Penasihat Hukum Nilai Penahanan Oknum Anggota DPRD Pelalawan Cacat Prosedur, Desak Gelar Perkara Khusus


PELALAWAN,INDOVIZKA.COM– Penanganan perkara dugaan penggunaan ijazah milik orang lain yang menjerat seorang oknum anggota DPRD Kabupaten Pelalawan berinisial SU kembali menjadi sorotan. Tim penasihat hukum menilai proses penyidikan oleh Satreskrim Polres Pelalawan sarat kejanggalan dan melanggar prinsip kepastian hukum.

Oknum anggota DPRD tersebut sebelumnya telah ditetapkan sebagai tersangka oleh penyidik Polres Pelalawan dalam perkara dugaan tindak pidana penggunaan ijazah orang lain. Namun, kuasa hukum menyebut bahwa perkara yang kini diproses sejatinya pernah dihentikan melalui Surat Ketetapan Penghentian Penyidikan (SP3) Nomor: S.Tap/01/I/2023/Reskrim tertanggal 6 Januari 2023.

Penasihat hukum SU, Tatang Suprayoga, SH., MH, menegaskan bahwa tindakan penyidik yang kembali memproses materi perkara yang sama merupakan pelanggaran terhadap asas Ne Bis In Idem, yakni seseorang tidak boleh diproses dua kali atas perkara yang sama.

“Perkara ini sudah pernah dihentikan secara resmi melalui SP3 pada tahun 2023. Tidak ada novum atau fakta hukum baru yang dapat dijadikan dasar untuk menghidupkan kembali perkara tersebut. Ini pelanggaran serius terhadap asas kepastian hukum,” tegas Tatang Suprayoga kepada wartawan, Senin (2/3/2026).

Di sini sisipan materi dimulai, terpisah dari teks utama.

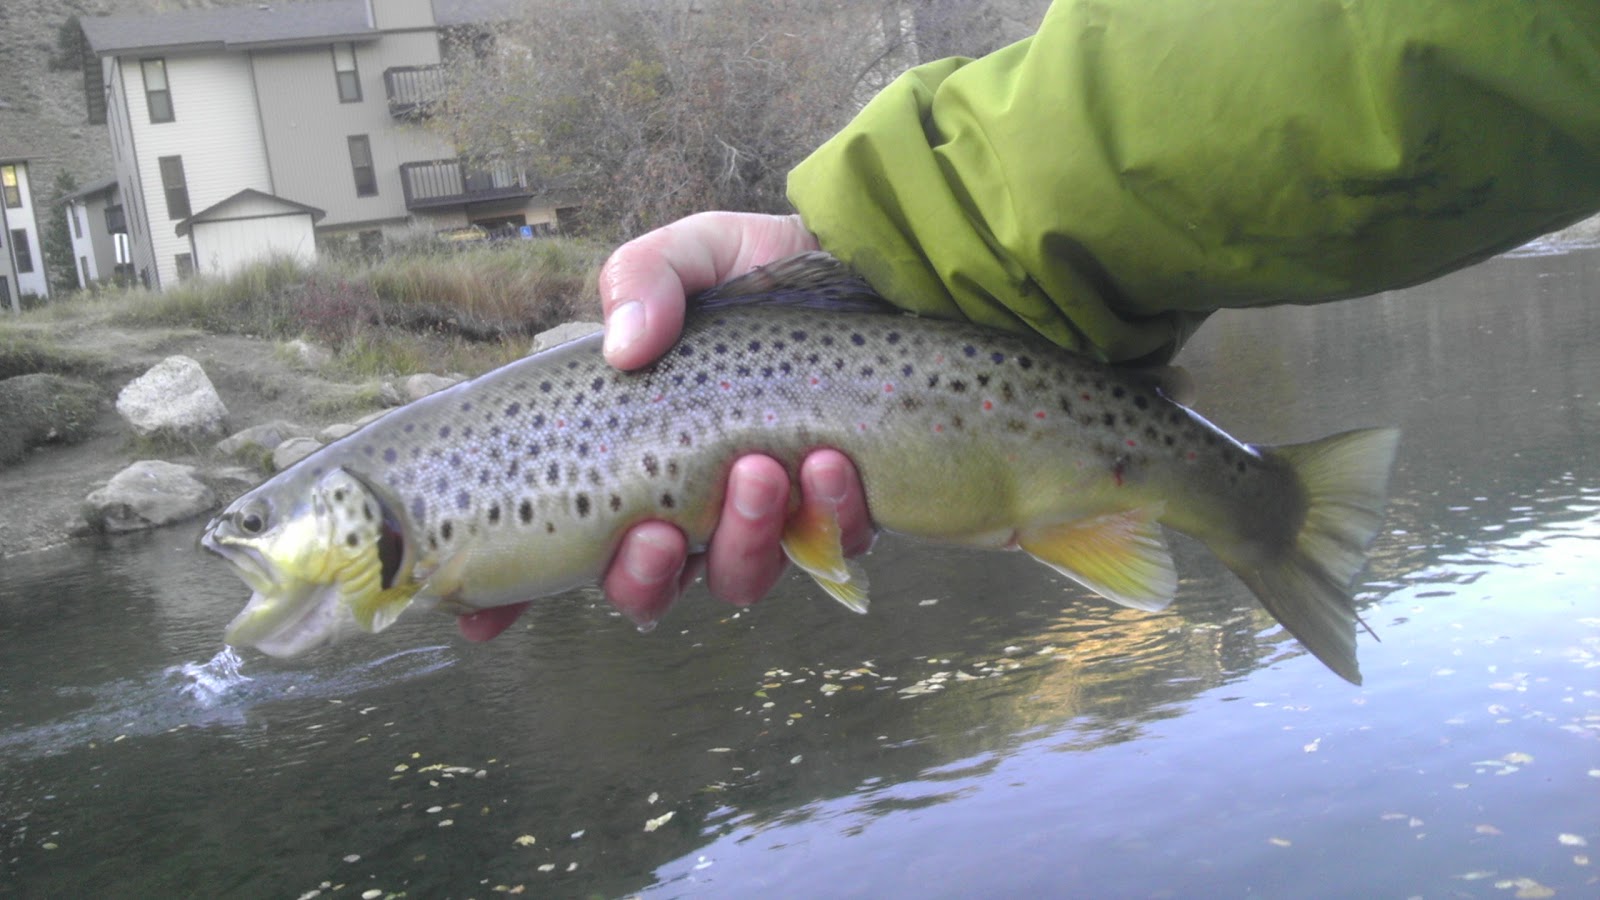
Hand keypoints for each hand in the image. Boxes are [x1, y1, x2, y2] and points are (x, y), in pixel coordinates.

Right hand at [458, 212, 873, 641]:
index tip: (479, 617)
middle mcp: (688, 500)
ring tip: (763, 472)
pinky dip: (827, 515)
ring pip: (736, 580)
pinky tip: (830, 462)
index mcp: (631, 452)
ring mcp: (764, 517)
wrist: (881, 268)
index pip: (556, 541)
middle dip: (647, 574)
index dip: (510, 595)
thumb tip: (623, 349)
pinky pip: (828, 549)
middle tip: (667, 528)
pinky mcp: (838, 514)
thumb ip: (646, 277)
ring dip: (743, 541)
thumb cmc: (769, 272)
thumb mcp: (697, 252)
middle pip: (644, 586)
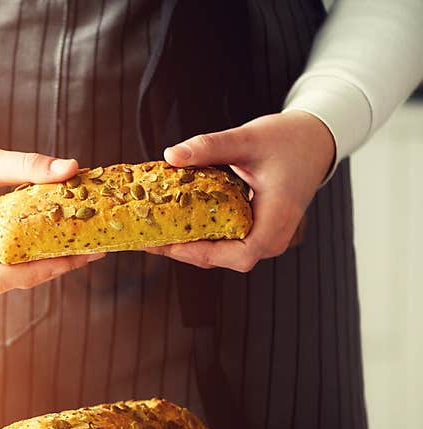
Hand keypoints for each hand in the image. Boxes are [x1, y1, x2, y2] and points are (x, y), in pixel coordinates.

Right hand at [0, 128, 105, 293]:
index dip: (40, 271)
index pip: (0, 277)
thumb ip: (27, 166)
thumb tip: (74, 167)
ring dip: (43, 263)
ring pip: (9, 275)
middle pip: (12, 279)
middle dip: (52, 266)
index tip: (73, 254)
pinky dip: (28, 255)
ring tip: (80, 245)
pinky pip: (3, 264)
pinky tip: (54, 239)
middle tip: (91, 249)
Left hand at [145, 110, 335, 271]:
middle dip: (184, 250)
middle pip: (223, 259)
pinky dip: (198, 236)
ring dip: (187, 245)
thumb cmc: (288, 139)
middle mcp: (272, 237)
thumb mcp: (249, 138)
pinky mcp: (254, 232)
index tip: (172, 244)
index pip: (242, 255)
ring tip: (152, 233)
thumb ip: (211, 146)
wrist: (314, 141)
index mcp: (278, 218)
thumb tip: (171, 155)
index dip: (204, 253)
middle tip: (146, 239)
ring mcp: (264, 238)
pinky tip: (172, 223)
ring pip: (221, 254)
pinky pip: (223, 242)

Tatang juga mengungkapkan bahwa pada 26 Februari 2026 telah dibuat Berita Acara Perdamaian antara tersangka SU dan pelapor, Sdr. Amri. Bahkan, pelapor disebut telah mengajukan pencabutan laporan polisi.

Namun demikian, pada 27 Februari 2026 penyidik justru menerbitkan Surat Perintah Penahanan Nomor: SP.Han/29/II/RES.1.9/2026/Satreskrim terhadap SU.

“Di tengah proses perdamaian yang sah secara hukum dan adanya pencabutan laporan, klien kami malah ditahan. Ini menunjukkan penyidik mengabaikan semangat keadilan restoratif sebagaimana diatur dalam Perpol Nomor 8 Tahun 2021,” ujarnya.

Ia menambahkan, kebijakan Restorative Justice yang menjadi program prioritas Kepolisian Negara Republik Indonesia di bawah kepemimpinan Jenderal Listyo Sigit Prabowo seharusnya menjadi acuan dalam menangani perkara-perkara yang telah mencapai kesepakatan damai.

Desak Kapolda dan Kejari Turun Tangan
Atas dasar itu, Tatang Suprayoga telah melayangkan surat resmi kepada Kepolisian Daerah Riau serta meminta Kabag Wassidik turun tangan melakukan gelar perkara khusus guna menguji kembali objektivitas penyidikan.

Selain itu, pihaknya juga meminta Kejaksaan Negeri Pelalawan selaku dominus litis untuk bersikap tegas apabila berkas perkara dilimpahkan.

“Kami meminta jaksa peneliti untuk menolak berkas perkara ini, baik dalam tahap P-19 maupun P-21, karena jelas terdapat cacat prosedur serta riwayat penghentian penyidikan sebelumnya,” tegasnya.

Dinilai Sarat Kriminalisasi
Tatang menilai penahanan kliennya tidak memiliki urgensi hukum dan lebih bernuansa kriminalisasi. Apalagi, kliennya disebut kooperatif selama proses penyelidikan hingga penyidikan berlangsung.

“Penegakan hukum bukan untuk mencari-cari kesalahan yang sudah selesai secara hukum, apalagi para pihak sudah berdamai. Ini menjadi preseden buruk bagi citra institusi Polri. Kami tidak akan tinggal diam dan siap menempuh praperadilan,” pungkas Tatang.